The core hypothesis is that LMs are capable of generating new conclusions by aggregating reasoning paths encountered during pre-training. This hypothesis was tested in scenarios involving KGs and MWPs, with LMs formalizing reasoning paths as random walks on knowledge/reasoning graphs. The paper demonstrates that a weighted sum of relevant random walk path probabilities can explain how LMs reason, suggesting that training on random walk paths enhances real-world multi-step reasoning performance.
The investigation begins with logical reasoning over KGs. The paper details an experiment involving the training of a small Transformer model on random walk paths derived from KGs. It was found that the LM's distribution closely resembles a weighted aggregation of possible random walk paths, indicating LMs can effectively perform reasoning tasks by weighting logical rules optimally. This result was supported by analyses showing an optimal random walk path length for effective reasoning, bolstered by further experiments showing improved reasoning capabilities with augmented unlabeled random walk reasoning paths.
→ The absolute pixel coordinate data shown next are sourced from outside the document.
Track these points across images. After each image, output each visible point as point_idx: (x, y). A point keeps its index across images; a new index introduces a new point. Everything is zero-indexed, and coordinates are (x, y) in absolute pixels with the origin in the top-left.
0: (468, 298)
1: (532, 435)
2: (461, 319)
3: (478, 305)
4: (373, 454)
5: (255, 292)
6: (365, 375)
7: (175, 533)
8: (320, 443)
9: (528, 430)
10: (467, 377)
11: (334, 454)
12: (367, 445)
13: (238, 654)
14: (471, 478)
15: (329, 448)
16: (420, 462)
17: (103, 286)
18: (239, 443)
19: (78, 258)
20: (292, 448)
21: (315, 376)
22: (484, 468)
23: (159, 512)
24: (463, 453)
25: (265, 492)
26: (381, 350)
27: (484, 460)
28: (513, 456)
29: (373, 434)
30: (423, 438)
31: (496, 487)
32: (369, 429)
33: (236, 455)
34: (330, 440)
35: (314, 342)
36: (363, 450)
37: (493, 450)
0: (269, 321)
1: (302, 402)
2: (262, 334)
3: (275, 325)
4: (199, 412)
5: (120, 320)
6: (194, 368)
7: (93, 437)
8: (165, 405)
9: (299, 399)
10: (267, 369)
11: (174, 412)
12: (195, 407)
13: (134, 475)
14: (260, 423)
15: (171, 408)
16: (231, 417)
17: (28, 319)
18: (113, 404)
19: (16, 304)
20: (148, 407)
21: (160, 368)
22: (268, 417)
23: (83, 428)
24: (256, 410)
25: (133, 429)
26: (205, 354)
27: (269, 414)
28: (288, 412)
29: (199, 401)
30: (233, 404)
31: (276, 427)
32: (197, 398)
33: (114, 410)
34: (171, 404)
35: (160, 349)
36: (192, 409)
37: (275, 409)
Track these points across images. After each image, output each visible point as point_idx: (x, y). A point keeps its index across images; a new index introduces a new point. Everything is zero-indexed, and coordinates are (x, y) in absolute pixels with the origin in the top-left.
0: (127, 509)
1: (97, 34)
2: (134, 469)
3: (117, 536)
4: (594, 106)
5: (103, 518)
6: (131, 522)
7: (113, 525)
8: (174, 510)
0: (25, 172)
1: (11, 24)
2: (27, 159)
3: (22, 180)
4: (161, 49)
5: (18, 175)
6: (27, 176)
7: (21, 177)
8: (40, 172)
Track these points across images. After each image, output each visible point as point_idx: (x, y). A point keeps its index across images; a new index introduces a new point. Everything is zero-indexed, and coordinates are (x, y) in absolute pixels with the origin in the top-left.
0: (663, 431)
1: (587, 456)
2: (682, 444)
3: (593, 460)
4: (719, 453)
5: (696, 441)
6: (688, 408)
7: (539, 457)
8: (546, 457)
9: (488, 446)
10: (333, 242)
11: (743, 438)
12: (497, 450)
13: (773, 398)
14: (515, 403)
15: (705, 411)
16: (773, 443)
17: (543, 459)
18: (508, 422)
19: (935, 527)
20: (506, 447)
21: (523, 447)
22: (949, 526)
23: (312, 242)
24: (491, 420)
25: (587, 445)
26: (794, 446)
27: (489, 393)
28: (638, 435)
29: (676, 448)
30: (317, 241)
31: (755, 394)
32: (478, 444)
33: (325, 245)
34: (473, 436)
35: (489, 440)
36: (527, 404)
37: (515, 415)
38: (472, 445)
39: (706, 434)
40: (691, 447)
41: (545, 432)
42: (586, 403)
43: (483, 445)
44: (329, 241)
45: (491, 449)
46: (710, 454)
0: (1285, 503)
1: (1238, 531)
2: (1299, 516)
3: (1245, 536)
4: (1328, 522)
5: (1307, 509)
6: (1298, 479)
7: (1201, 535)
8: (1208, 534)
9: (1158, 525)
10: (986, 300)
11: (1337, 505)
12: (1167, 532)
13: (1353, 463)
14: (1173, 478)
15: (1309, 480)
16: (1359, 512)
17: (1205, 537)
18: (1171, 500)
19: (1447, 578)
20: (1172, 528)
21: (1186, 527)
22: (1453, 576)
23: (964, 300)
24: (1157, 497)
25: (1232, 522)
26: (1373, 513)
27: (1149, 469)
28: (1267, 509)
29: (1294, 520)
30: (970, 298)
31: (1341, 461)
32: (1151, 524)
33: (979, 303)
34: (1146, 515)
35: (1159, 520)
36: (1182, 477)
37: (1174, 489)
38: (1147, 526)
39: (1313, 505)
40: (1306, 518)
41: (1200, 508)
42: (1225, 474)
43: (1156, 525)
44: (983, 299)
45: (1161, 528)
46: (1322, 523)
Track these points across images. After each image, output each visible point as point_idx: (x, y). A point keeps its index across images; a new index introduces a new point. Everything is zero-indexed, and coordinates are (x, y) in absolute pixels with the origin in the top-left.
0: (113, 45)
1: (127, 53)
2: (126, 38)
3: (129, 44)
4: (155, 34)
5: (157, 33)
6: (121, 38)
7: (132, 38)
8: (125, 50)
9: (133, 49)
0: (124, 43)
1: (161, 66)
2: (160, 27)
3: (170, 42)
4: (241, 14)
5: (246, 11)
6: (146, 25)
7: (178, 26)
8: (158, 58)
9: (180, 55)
The study extends its findings to math reasoning, focusing on the challenge of solving MWPs. The research methodology involves continuing the training of a pre-trained base LM with random walk reasoning paths generated from existing Chain of Thought (CoT) training data. The results reveal consistent improvements over vanilla supervised fine-tuning techniques for MWPs, affirming the paper's hypothesis that LMs utilize and benefit from an aggregation of random walk reasoning paths.
The findings have significant implications for both academic research and practical applications in AI. Understanding how LMs can harness pre-training data to enhance reasoning abilities could lead to more advanced AI systems capable of complex problem-solving. The research suggests potential for further explorations into how different data augmentation techniques, specifically around random walk reasoning paths, can further refine and improve the performance of LMs in reasoning tasks.
This paper provides insightful analyses and robust empirical evidence supporting the hypothesis that LMs can aggregate indirect reasoning paths to enhance their reasoning capabilities. By dissecting the reasoning ability of LMs from the perspective of reasoning paths aggregation, the authors offer a compelling framework that not only sheds light on how these models learn but also opens pathways for future research aimed at optimizing LM pre-training and fine-tuning processes for advanced reasoning tasks.